• [Task description]: Go through the entries, filter for the word "transform", and copy every line that has it.

START Records shown

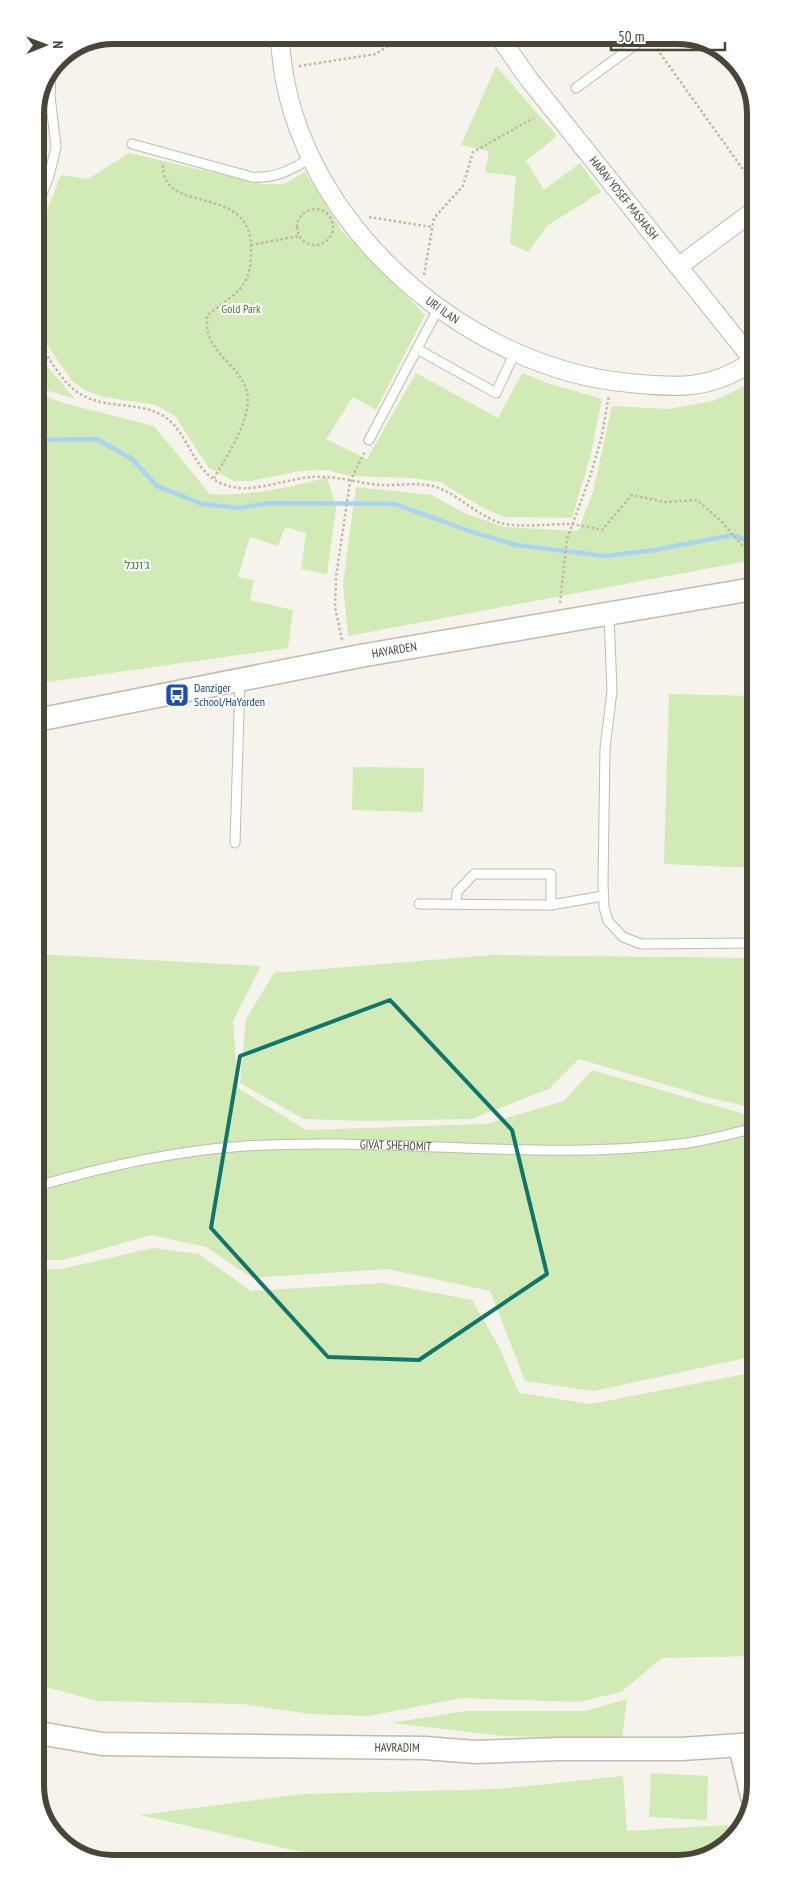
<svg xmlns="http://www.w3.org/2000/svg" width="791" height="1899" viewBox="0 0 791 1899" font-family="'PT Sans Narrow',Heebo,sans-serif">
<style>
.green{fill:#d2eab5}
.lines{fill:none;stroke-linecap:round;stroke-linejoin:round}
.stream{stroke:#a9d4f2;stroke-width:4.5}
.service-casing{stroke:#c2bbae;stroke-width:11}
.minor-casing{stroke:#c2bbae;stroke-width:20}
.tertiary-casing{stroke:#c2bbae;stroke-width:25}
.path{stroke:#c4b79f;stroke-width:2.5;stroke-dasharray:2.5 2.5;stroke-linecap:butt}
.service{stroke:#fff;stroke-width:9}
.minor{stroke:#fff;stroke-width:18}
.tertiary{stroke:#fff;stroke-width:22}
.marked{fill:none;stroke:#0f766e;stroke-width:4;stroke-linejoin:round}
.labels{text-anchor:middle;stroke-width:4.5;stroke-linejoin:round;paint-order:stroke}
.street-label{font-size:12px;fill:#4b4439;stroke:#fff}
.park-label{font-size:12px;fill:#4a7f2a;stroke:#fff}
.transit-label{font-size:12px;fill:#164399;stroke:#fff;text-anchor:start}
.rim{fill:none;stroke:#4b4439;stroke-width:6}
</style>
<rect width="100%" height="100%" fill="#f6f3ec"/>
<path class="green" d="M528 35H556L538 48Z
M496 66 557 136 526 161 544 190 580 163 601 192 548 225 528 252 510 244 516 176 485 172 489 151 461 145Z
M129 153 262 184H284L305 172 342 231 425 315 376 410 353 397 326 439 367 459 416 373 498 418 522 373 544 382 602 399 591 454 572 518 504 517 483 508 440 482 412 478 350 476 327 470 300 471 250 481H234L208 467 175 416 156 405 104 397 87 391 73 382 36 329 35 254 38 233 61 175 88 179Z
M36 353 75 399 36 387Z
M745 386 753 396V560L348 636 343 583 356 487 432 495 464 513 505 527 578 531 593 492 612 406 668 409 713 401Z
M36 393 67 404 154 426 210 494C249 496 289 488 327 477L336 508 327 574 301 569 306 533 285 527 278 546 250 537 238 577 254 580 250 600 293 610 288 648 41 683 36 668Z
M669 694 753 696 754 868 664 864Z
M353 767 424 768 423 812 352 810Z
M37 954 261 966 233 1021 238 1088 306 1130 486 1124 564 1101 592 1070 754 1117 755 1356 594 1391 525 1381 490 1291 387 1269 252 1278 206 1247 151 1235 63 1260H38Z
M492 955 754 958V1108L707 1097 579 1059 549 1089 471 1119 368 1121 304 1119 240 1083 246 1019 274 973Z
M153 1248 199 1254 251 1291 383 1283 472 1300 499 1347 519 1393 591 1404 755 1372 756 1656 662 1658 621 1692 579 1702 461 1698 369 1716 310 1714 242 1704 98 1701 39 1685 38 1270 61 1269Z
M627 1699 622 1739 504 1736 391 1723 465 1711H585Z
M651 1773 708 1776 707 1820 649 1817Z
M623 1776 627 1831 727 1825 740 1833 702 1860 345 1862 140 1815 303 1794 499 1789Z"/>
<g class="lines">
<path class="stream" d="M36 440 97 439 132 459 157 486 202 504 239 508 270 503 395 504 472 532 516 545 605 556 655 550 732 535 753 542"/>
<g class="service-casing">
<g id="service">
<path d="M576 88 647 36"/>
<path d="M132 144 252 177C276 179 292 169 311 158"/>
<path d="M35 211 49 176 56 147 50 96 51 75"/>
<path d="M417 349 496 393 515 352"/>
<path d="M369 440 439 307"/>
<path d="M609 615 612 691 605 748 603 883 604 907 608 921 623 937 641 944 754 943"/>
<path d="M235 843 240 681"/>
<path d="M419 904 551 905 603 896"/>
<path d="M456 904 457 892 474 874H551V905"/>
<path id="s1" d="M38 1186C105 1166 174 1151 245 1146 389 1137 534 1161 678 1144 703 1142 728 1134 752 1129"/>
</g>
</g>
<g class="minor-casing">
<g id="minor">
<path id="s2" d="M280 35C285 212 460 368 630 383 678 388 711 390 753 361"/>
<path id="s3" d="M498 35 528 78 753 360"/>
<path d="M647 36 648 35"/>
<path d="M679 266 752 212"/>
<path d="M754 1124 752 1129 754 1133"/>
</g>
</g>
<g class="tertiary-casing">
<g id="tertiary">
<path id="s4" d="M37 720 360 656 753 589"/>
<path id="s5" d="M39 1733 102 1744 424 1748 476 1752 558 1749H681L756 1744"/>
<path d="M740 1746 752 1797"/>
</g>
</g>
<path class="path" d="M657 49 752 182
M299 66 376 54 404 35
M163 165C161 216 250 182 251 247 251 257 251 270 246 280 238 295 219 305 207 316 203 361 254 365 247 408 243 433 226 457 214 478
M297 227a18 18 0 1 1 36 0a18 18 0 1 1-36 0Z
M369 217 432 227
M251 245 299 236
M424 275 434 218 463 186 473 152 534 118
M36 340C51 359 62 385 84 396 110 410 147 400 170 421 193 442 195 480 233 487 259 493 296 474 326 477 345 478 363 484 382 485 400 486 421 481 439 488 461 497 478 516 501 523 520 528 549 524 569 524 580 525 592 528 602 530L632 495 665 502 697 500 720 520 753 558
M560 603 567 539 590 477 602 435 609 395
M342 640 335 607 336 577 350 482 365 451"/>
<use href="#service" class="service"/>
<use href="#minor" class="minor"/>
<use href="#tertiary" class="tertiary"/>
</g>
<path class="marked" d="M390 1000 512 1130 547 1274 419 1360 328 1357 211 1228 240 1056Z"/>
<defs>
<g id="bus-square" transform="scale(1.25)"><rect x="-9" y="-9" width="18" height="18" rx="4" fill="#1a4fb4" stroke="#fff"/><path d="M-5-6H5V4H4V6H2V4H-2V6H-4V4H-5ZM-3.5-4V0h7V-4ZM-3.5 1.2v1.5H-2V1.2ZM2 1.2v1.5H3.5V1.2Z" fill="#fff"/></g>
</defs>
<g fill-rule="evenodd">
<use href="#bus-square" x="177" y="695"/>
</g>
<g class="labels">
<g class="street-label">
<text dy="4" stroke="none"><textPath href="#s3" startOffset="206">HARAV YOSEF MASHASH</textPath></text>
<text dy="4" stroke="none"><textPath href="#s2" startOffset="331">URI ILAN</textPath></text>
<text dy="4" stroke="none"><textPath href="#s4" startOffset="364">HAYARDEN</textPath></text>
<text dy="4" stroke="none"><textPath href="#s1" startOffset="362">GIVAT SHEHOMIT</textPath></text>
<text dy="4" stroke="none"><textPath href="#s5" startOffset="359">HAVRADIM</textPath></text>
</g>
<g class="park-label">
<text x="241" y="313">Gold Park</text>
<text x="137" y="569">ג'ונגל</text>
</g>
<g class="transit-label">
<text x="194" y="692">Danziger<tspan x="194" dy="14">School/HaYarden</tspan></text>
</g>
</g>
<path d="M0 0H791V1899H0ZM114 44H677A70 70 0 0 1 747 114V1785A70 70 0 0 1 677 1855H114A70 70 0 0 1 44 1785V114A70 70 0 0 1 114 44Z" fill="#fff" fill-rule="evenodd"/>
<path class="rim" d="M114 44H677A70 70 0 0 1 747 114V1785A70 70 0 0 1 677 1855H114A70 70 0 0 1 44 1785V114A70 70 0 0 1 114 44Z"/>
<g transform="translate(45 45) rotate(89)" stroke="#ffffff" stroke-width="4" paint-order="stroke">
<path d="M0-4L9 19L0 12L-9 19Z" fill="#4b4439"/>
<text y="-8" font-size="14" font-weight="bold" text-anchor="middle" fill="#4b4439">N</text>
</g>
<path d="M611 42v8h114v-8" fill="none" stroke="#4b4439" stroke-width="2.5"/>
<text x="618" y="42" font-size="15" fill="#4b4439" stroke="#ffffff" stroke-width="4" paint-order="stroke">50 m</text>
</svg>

END Records shown

• [Solution to the problem]:
<g id="bus-square" transform="scale(1.25)"><rect x="-9" y="-9" width="18" height="18" rx="4" fill="#1a4fb4" stroke="#fff"/><path d="M-5-6H5V4H4V6H2V4H-2V6H-4V4H-5ZM-3.5-4V0h7V-4ZM-3.5 1.2v1.5H-2V1.2ZM2 1.2v1.5H3.5V1.2Z" fill="#fff"/></g>
<g transform="translate(45 45) rotate(89)" stroke="#ffffff" stroke-width="4" paint-order="stroke">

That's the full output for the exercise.